### [WHAT YOU WILL DO]
Lines outside the range are not wanted. Give again exactly the lines between the line holding "diversity of reasons, it’s" and the line holding "thought loop can", inclusive, from the listing below.
(SOURCE MATERIAL Opens)
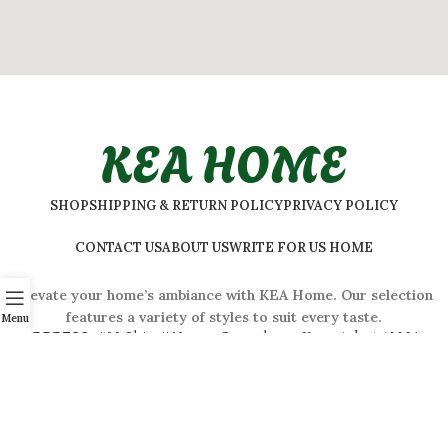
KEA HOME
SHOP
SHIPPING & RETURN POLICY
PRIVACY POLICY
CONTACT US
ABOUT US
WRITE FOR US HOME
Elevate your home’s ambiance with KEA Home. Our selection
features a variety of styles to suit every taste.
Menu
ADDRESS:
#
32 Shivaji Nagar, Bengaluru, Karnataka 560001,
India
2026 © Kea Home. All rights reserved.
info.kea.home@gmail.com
(SOURCE MATERIAL Closes)
(SOURCE MATERIAL Opens)
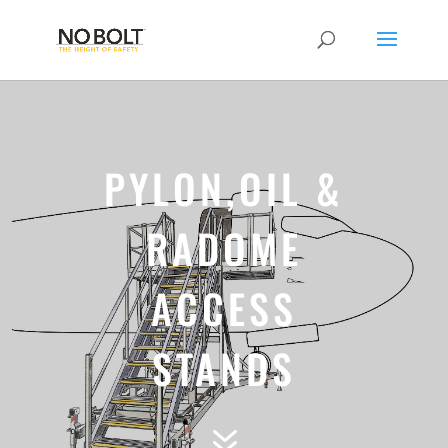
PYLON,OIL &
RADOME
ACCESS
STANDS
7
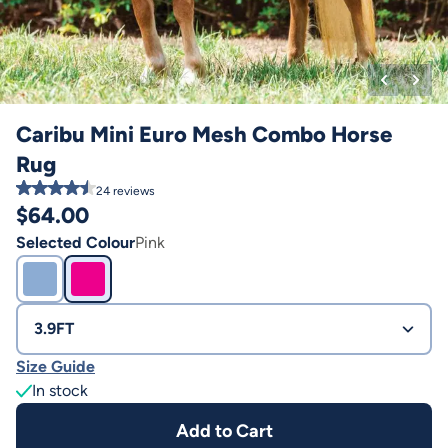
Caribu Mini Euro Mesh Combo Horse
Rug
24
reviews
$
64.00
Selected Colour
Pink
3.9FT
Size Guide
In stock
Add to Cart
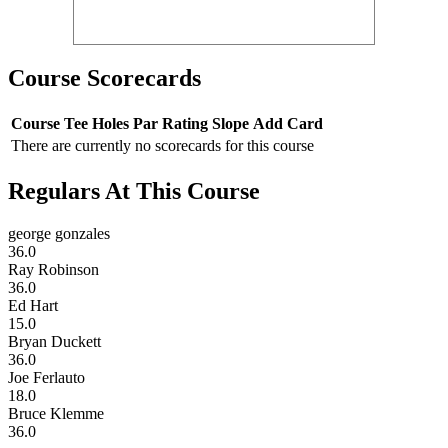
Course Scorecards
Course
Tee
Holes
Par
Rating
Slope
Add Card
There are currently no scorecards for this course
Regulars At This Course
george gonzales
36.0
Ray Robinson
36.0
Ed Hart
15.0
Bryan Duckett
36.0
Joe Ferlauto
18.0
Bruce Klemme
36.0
(SOURCE MATERIAL Closes)
(SOURCE MATERIAL Opens)
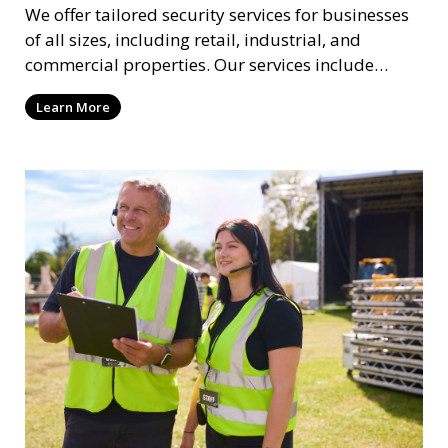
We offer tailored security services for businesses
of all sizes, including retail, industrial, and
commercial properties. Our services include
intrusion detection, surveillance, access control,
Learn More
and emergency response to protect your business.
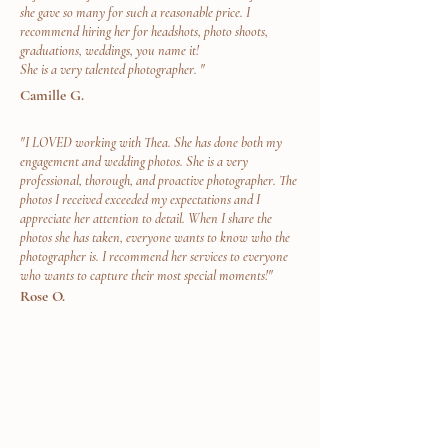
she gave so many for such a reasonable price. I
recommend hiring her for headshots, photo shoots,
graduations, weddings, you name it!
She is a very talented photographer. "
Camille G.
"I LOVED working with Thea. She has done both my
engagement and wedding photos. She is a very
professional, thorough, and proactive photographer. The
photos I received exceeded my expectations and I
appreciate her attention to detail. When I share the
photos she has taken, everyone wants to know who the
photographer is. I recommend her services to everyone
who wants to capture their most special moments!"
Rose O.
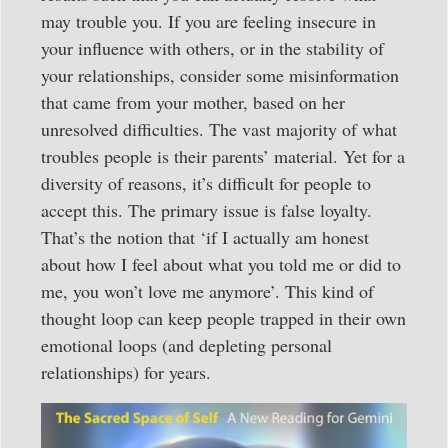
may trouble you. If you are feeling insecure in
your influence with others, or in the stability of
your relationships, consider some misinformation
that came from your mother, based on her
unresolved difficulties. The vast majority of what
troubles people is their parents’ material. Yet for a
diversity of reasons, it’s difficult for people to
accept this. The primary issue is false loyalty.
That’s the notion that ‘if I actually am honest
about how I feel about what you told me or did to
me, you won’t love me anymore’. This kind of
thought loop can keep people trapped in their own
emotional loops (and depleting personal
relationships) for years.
(SOURCE MATERIAL Closes)
### [WRITTEN REPLY]
diversity of reasons, it’s difficult for people to
accept this. The primary issue is false loyalty.
That’s the notion that ‘if I actually am honest
about how I feel about what you told me or did to
me, you won’t love me anymore’. This kind of
thought loop can keep people trapped in their own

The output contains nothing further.